Итак, семь тысяч женщин едва не утопили выборщиков, не повесили аббата Лефевра и Майара и не сожгли ратушу, причем не наделать при этом известного переполоха им не удалось.
На отголоски этого переполоха, дошедшие даже до окраин столицы, явился Лафайет.
Он проводил на Марсовом поле нечто вроде
смотра. С восьми утра он был уже в седле и, когда пробило полдень, появился на площади перед ратушей.На карикатурах тех времен Лафайет изображается в виде кентавра с телом знаменитой белой лошади, которая вошла в поговорку.
На шее лошади была пририсована голова командующего национальной гвардией.
С самого начала революции Лафайет, сидя верхом, произносил речи, верхом ел, верхом командовал.
Ему доводилось даже спать сидя верхом.
Поэтому, когда Лафайет случайно ложился в постель, спал он крепко.
Едва Лафайет доехал до набережной Пельтье, его остановил мужчина, галопом подлетевший к нему на великолепном скакуне.
Это был Жильбер. Он направлялся в Версаль, желая предупредить короля об угрозе и остаться в его распоряжении.
В двух словах он поведал Лафайету о случившемся.
Затем оба продолжали путь: Лафайет – к ратуше, Жильбер – в Версаль.

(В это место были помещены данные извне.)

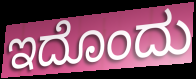
ಇದೊಂದು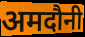
अमदौनी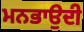
ਮਨਭਾਉਦੀ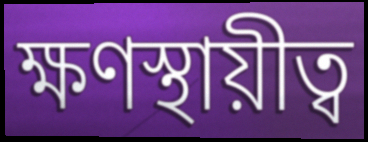
ক্ষণস্থায়ীত্বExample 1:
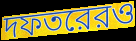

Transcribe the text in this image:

দফতরেরও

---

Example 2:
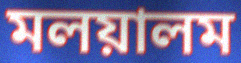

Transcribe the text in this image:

মলয়ালম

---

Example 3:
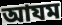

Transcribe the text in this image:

আযম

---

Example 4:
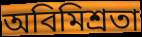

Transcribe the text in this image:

অবিমিশ্রতা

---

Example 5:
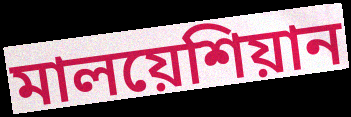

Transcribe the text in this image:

মালয়েশিয়ানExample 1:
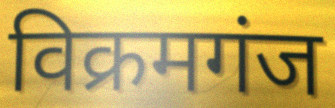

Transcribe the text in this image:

विक्रमगंज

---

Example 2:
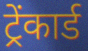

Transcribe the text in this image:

ट्रेंकार्ड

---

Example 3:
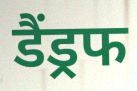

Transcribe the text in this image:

डैंड्रफ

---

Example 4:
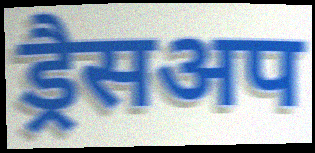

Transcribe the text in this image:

ड्रैसअप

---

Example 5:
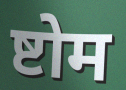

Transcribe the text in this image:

ष्टोम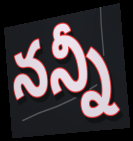
నన్నీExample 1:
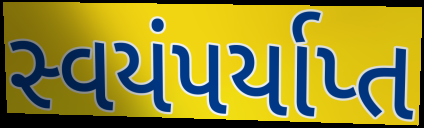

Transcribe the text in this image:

સ્વયંપર્યાપ્ત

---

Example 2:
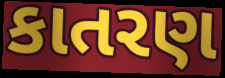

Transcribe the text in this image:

કાતરણ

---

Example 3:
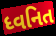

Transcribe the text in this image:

ધ્વનિત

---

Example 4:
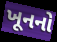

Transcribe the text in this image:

ખૂનનો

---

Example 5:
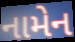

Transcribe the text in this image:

નામેન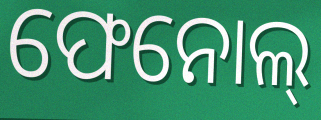
ଫେନୋଲ୍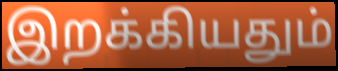
இறக்கியதும்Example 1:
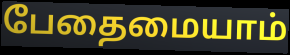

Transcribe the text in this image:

பேதைமையாம்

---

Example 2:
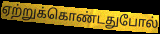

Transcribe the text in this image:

ஏற்றுக்கொண்டதுபோல்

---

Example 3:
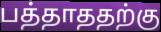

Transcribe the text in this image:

பத்தாததற்கு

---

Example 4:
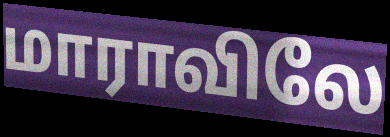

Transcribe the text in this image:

மாராவிலே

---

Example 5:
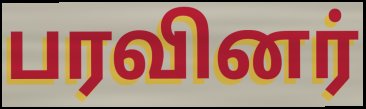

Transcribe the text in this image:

பரவினர்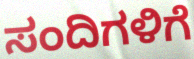
ಸಂದಿಗಳಿಗೆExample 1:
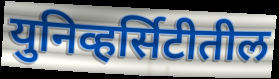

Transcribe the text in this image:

युनिव्हर्सिटीतील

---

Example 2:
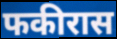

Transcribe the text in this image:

फकीरास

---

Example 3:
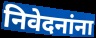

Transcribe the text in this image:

निवेदनांना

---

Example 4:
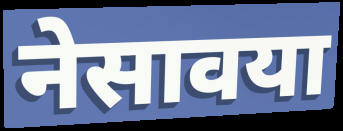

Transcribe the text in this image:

नेसावया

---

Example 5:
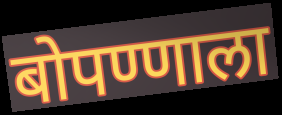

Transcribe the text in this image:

बोपण्णाला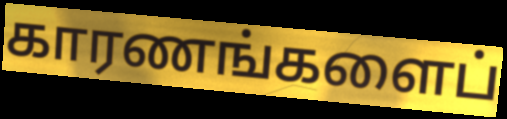
காரணங்களைப்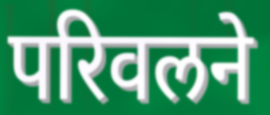
परिवलनेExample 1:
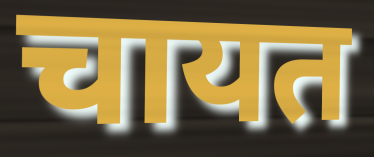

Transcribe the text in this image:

चायत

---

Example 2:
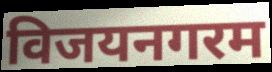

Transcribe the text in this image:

विजयनगरम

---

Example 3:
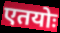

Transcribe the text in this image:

एतयोः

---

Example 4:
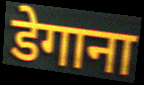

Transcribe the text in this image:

डेगाना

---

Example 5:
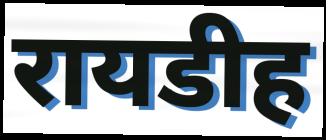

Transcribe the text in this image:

रायडीह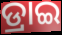
ଡ୍ରାଇ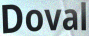
Doval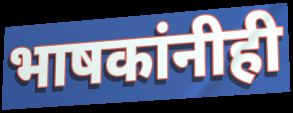
भाषकांनीही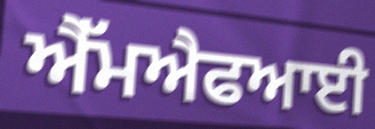
ਐੱਮਐਫਆਈ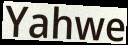
Yahwe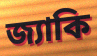
জ্যাকি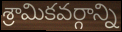
శ్రామికవర్గాన్నిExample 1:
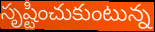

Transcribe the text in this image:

సృష్టించుకుంటున్న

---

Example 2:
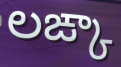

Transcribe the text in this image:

లఙ్కా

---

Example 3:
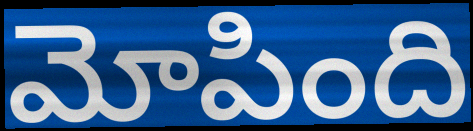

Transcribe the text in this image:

మోపింది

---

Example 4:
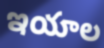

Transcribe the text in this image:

ఇయాల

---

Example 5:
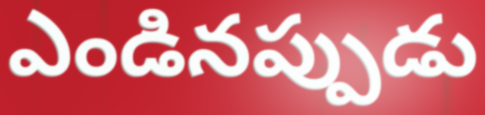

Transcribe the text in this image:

ఎండినప్పుడు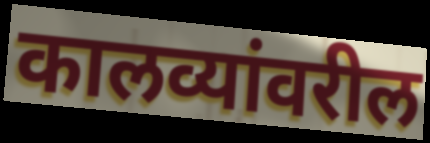
कालव्यांवरील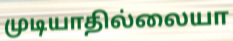
முடியாதில்லையா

Однако поскольку женщины двигались по правому берегу Сены, он поехал по левому.
На площади перед ратушей не было ни одной женщины, зато были мужчины.
Это были национальные гвардейцы, получающие жалованье и не получающие такового, преимущественно солдаты бывшей французской гвардии, которые, перейдя в ряды народа, утратили свои привилегии, переданные ими по наследству королевскому конвою и швейцарцам.
За переполохом, который наделали женщины, последовали удары в набат и теперь уже общий переполох.
Проехав через толпу, Лафайет спешился на нижней ступеньке и, не обращая внимания на вызванные его появлением рукоплескания вперемежку с угрозами, прошел в ратушу и стал диктовать письмо королю относительно утреннего восстания.
Когда он дошел до шестой строки, дверь канцелярии резко распахнулась.
Лафайет поднял взгляд. Депутация гренадер пришла с просьбой, чтобы он их принял.
Лафайет сделал им знак войти.
Они вошли.
Гренадер, которому было поручено держать речь, подошел к столу.
– Генерал, – твердо начал он, – нас послали к вам десять гренадерских рот. Вас мы не считаем предателем, но уверены, что правительство нас предало. Пора со всем этим кончать, мы не можем обращать наши штыки против женщин, требующих от нас хлеба. Продовольственный комитет или ворует, или бездарен, в том и другом случае его необходимо сменить. Народ страдает, и корень зла находится в Версале. Нужно привезти короля в Париж; нужно прогнать фландрский полк и королевских гвардейцев, позволивших себе попирать ногами национальную кокарду. Если король не в силах нести на своей голове корону, пусть отречется, мы коронуем его сына. Назначим регентский совет, и все пойдет к лучшему.
Изумленный Лафайет уставился на оратора. Ему доводилось видеть бунты, доводилось оплакивать убитых, но на этот раз ветер революции впервые в жизни ударил ему в лицо.
Возможность свержения короля, о которой говорил народ, его удивила, вернее, даже озадачила.
– Вот как! – вскричал он. – Значит, вы собираетесь объявить королю войну и заставить его отречься от нас?
– Генерал, – отозвался оратор, – мы любим и чтим своего короля и будем очень огорчены, если он нас покинет, потому что мы и в самом деле его очень любим. Но на худой конец у нас остается дофин.